The drop in sand eels means that puffins must travel farther for food, which is taxing to the little birds.
“Everywhere, they are going further than we thought,” she said, adding that they are working too hard for their meals. “Flying, for puffins, is very demanding,” said Dr. Annette Fayet, a junior research fellow at the University of Oxford, who is studying the puffin colonies on Iceland and in Norway in an effort to find solutions. “It is a big energy cost for them.”
As Fayet and her colleagues study the dwindled populations found in various puffin burrows, hunters in Iceland continue to supply the birds to restaurants, where the dish is a popular tourist curiosity.
But if climate change solutions aren’t realized, humans may not be enjoying puffins for long — whether admired in their natural habitat or eaten for supper.
Scientists are warning that the world has entered its sixth mass extinction — an event when a majority of species on Earth die off. Billions of regional populations have already been lost and 50% of all individual animals have died in recent decades.
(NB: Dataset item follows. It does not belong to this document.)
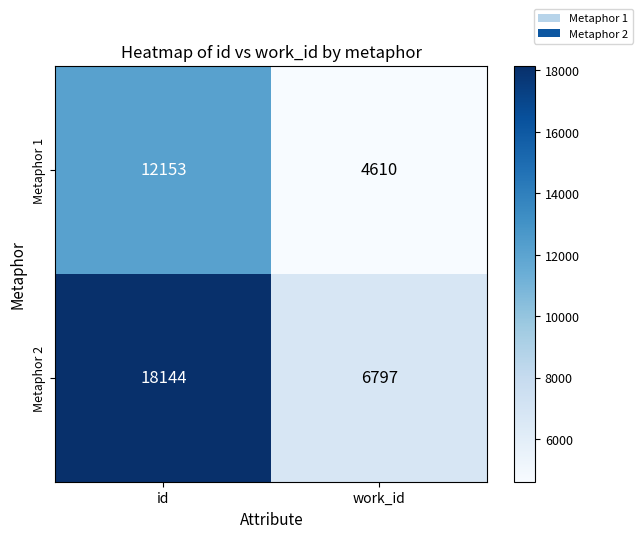

How many series are shown in this chart?

2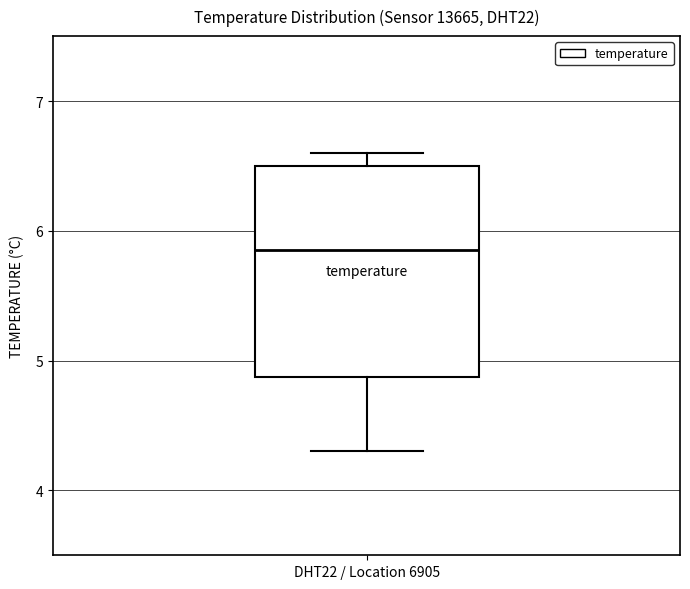

Transcribe this box plot: give where the median line is, the range the box spans, and where the two whiskers end, as read against the y-axis. The values are not printed on the chart, so give them approximately, as read against the axis.

median 5.9, box 4.9 to 6.5, whiskers 4.3 to 6.6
The smallest and most vulnerable creatures will likely be the first to disappear.
Michael Mann, a leading climate scientist at Penn State University, recently told the Guardian that climate change is so clearly playing a role in extreme weather, wildfires, and other environmental events that “saying otherwise would be like denying a link between smoking cigarettes and cancer.”
“The impacts of climate change are no longer subtle,” he told the Guardian.